Green married Eliza J. Montgomery, daughter of Congressman Thomas Montgomery, in February 1827. At the time of their marriage, Montgomery was suffering from an "advanced stage" of tuberculosis, according to the biographer Leroy J. Halsey, and the couple were married for slightly longer than two years before she died in 1829. The couple lived on Eliza's family farm before her death. He remarried on April 9, 1834, to Mary Fry Lawrence, with whom he had two children. Sometime after moving back to Kentucky following his term at Hampden–Sydney, Green increased his enslaved workforce; he held ten people as slaves during his time as Centre president.

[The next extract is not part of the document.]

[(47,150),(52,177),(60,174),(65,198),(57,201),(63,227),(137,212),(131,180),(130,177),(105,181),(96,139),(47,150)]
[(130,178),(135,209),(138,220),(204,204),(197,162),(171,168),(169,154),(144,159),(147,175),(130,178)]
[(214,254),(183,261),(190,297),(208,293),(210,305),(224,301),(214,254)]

His daughter, Letitia, married Adlai Stevenson I of the Stevenson family, later vice president of the United States. As a result, he was a great-grandfather of Illinois governor Adlai Stevenson II and the great-great-grandfather of senator Adlai Stevenson III. Green's grandson, Lewis Green Stevenson, was named for him.

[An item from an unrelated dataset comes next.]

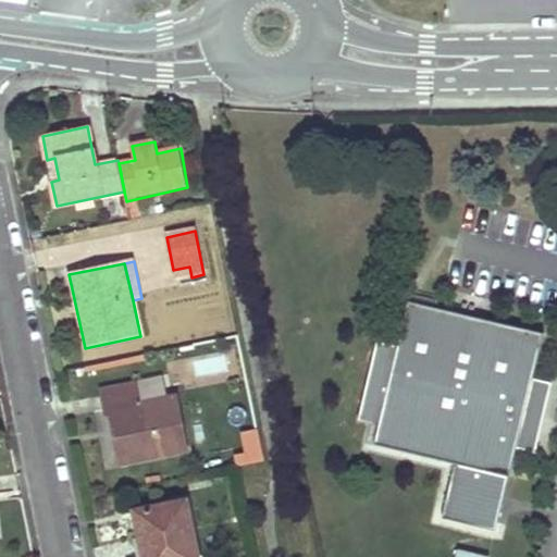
[(189,267),(173,270),(175,281),(192,277),(189,267)]
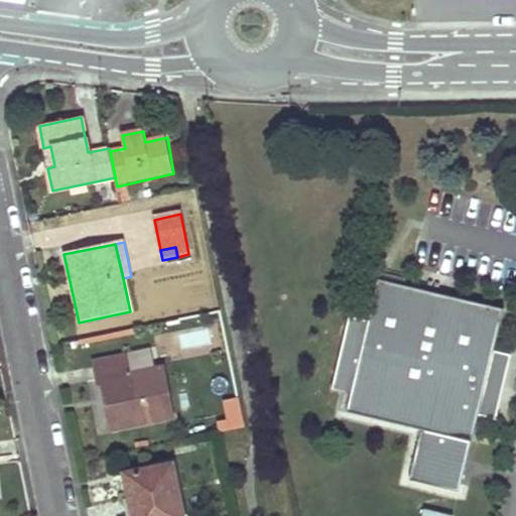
[(369,319),(365,336),(351,332),(340,377),(354,380),(351,394),(347,411),(421,428),(409,479),(460,491),(465,467),(472,440),(473,440),(479,413),(491,416),(499,381),(488,378),(495,349),(505,307),(382,278),(378,277),(369,319)]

Green contracted a disease in late May 1863 after attending to sick and injured soldiers. (Note: Brinkley says that Green was ministering to the soldiers, while Weston says that he was helping to treat them and Sanders's The Cost of War just says "helping".) A five-day period of illness included chills, delirium, paralysis, and finally unconsciousness. Throughout, Green was in "extreme agony", according to Halsey. He died as a result on May 26, 1863. He was interred at Bellevue Cemetery in Danville, Kentucky. He was the second consecutive Centre College president to die in office, as Young had also done so. Green was succeeded in that position by William L. Breckinridge.